**Exercise aim**
Retype everything in the guitar forum thread from "Starting at $1399" down to "a brand name.".

The Horizon-III is one of my favorite guitar shapes but the pointy headstock kind of kills it for me. I think the elongated body/upper horn flows much better with the cockstock and at the price they are asking, I'd rather go for the Edwards version(in a fucking awesome color)...
Edwards E HR 135III Horizon Purple Haze | eBay


----------



## PoonMasterMaster (Dec 7, 2012)

Sweet fucking Jesus I'll take both


----------



## Don Vito (Dec 8, 2012)

The Amber Cherry M-II is my favorite out of the bunch for sure...


----------



## phrygian12 (Dec 8, 2012)

snowblind56 said:


> The Horizon-III is one of my favorite guitar shapes but the pointy headstock kind of kills it for me. I think the elongated body/upper horn flows much better with the cockstock and at the price they are asking, I'd rather go for the Edwards version(in a fucking awesome color)...
> Edwards E HR 135III Horizon Purple Haze | eBay




If they end up costing about the same price as listed for some of the Edwards. I think I'd rather just order the Edwards instead of the LTD Elite, at least just with the Horizon III. The pointy headstock doesn't bother me that much, but if they're basically the same price I'd rather get the Edwards. 

I dunno, still putting some money aside for that blue ST-1 and amber cherry M-II....the Horizon III is sort of up in the air with me. 





> At ESP, when our customers speak, we listen. One thing that we&#700;ve heard time and time again over the years is that there are many people who would love to own an ESP, but simply can&#700;t quite justify the cost of a high-end, high-performance instrument. For most of those people, our LTD line of more affordable guitars and basses have been a great compromise between quality and value, and we&#700;re proud that our LTD instruments have allowed tens of thousands of players to get into ESP without breaking the bank


Starting at $1399 is suppose to be more affordable?  I mean yeah it's slightly cheaper and what not, but dayum I could shell out a little more for a Carvin or something. If they're over $1000 and being made in Japan, why not call them ESP? I guess at this point it's just all about a brand name.

I hope that's not what they're starting at.

**Dataset records**
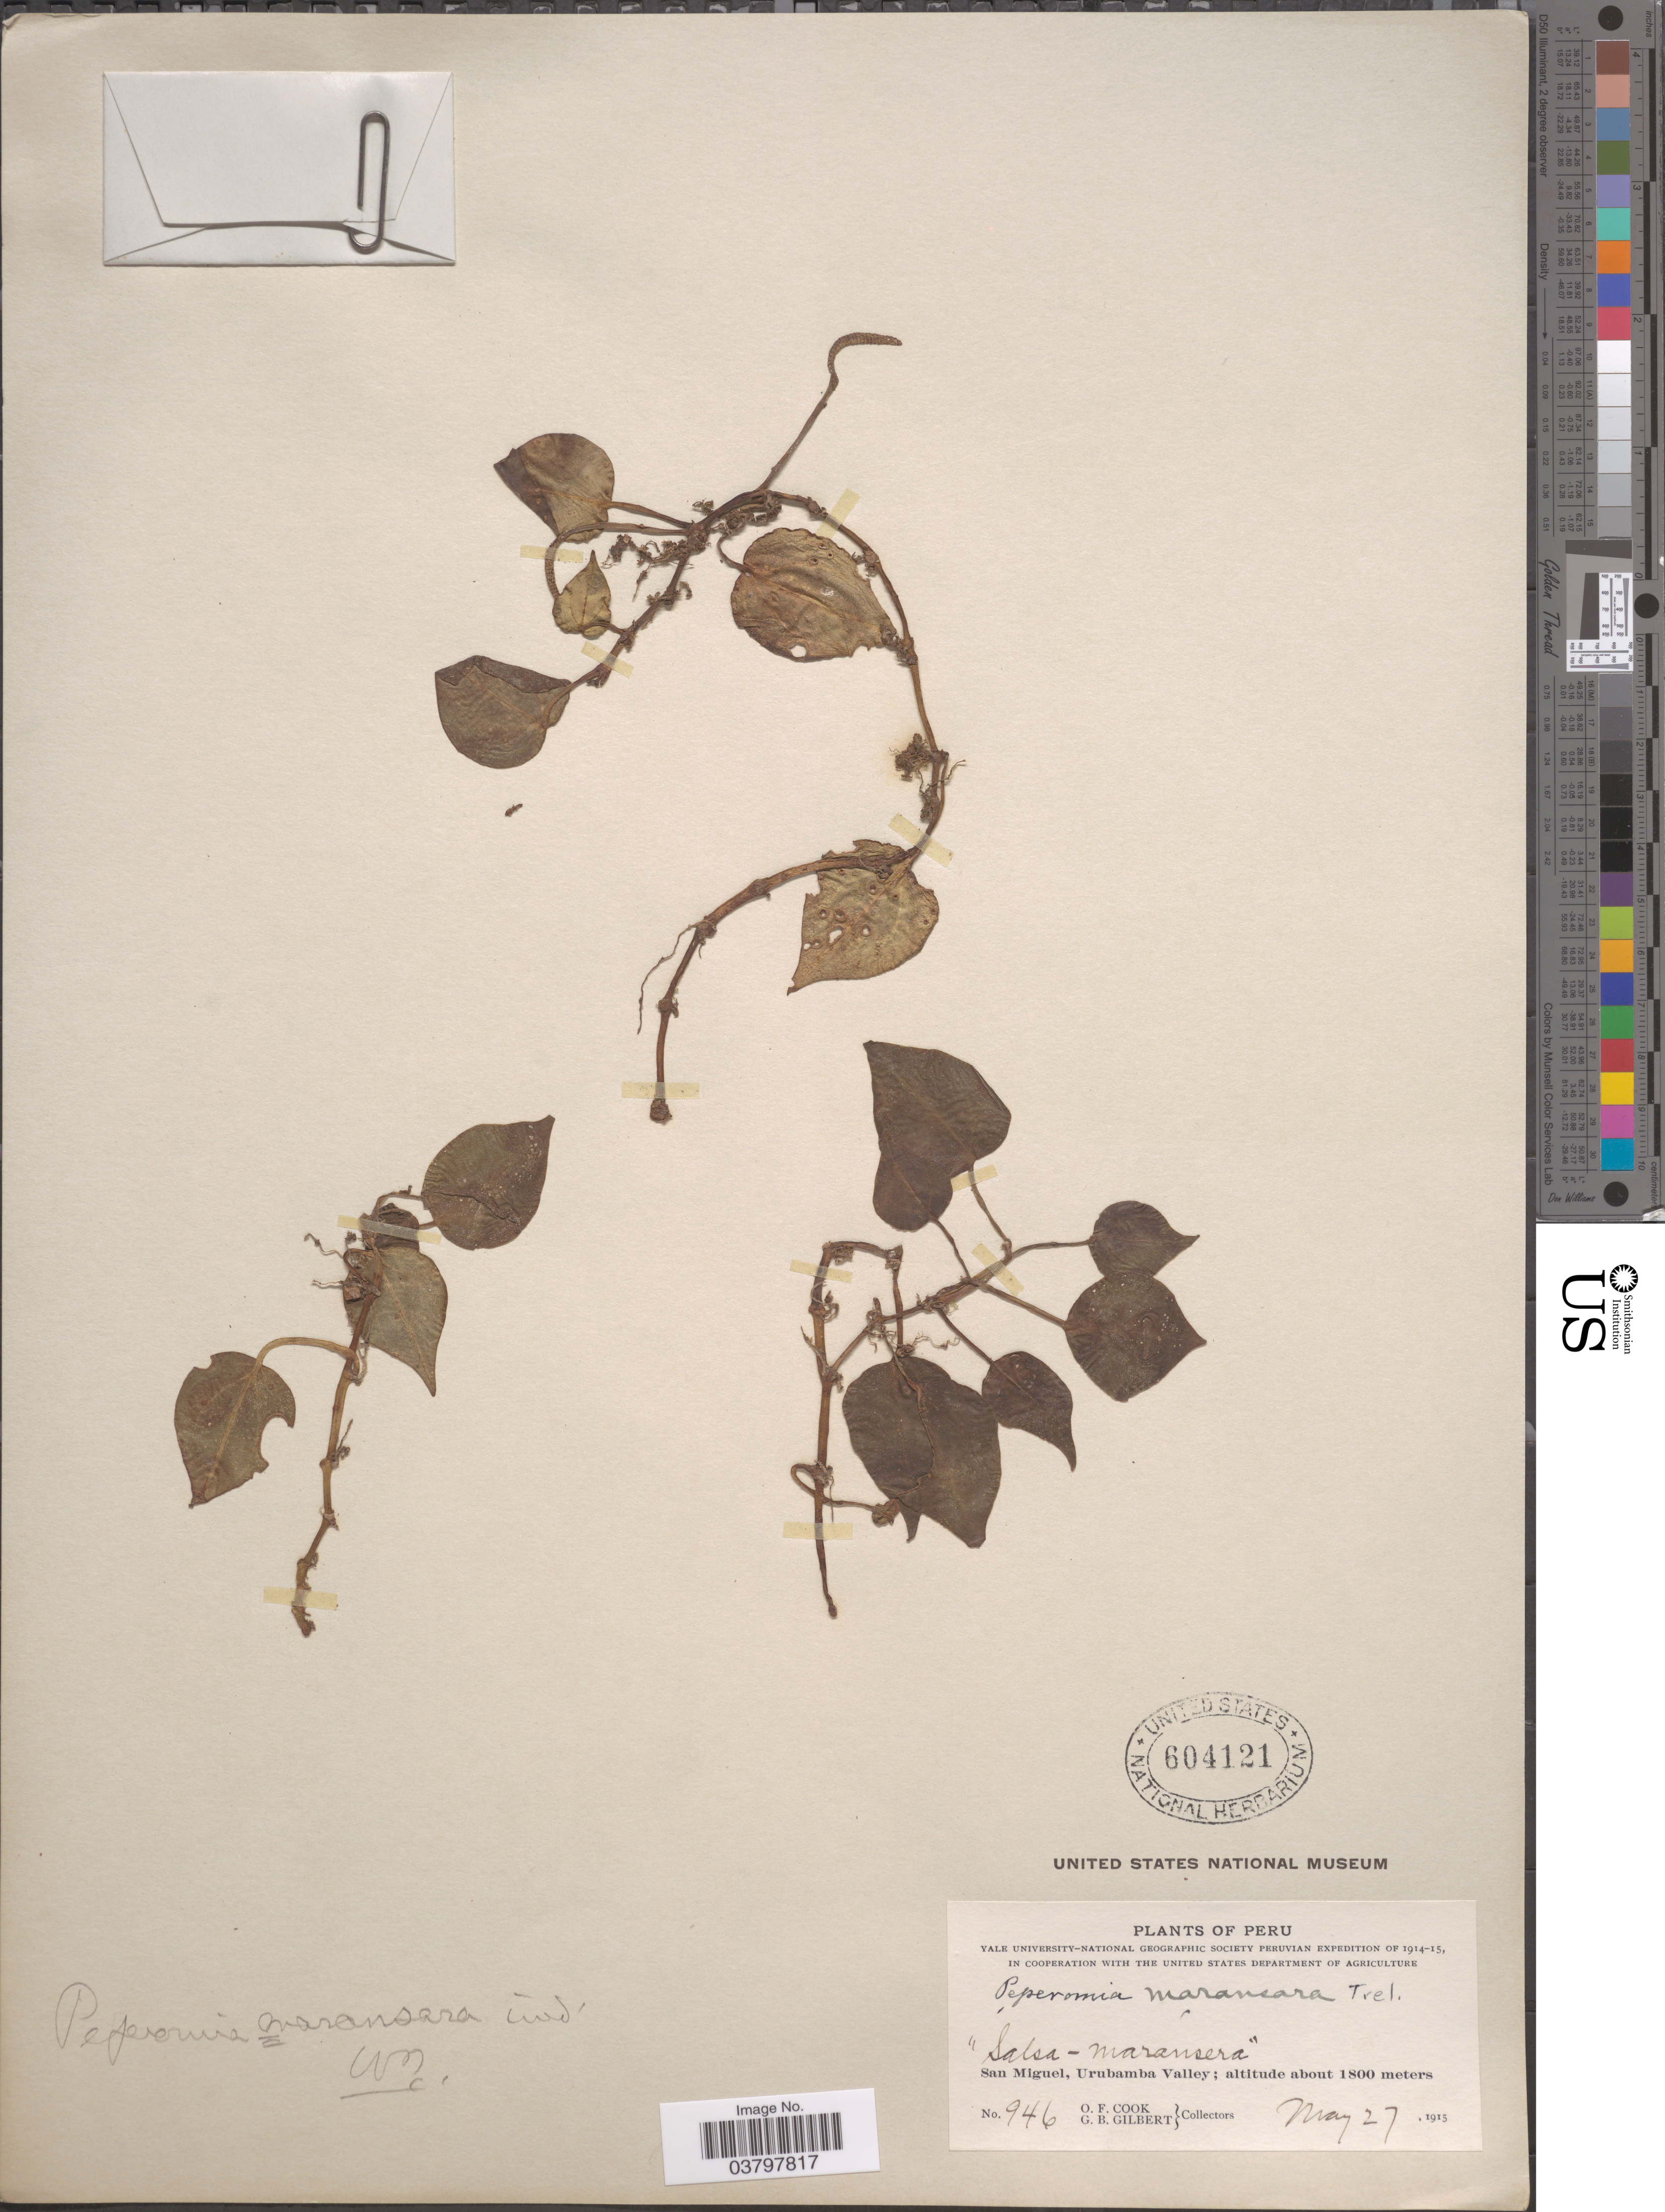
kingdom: Plantae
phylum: Tracheophyta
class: Magnoliopsida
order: Piperales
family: Piperaceae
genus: Peperomia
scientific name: Peperomia maransara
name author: Trel. in J.F. Macbr.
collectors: O. F. Cook & G. B. Gilbert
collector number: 946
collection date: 1915-05-27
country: Peru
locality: San Miguel, Urubamba Valley.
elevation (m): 1800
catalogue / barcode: US 604121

**Full output**
Starting at $1399 is suppose to be more affordable?  I mean yeah it's slightly cheaper and what not, but dayum I could shell out a little more for a Carvin or something. If they're over $1000 and being made in Japan, why not call them ESP? I guess at this point it's just all about a brand name.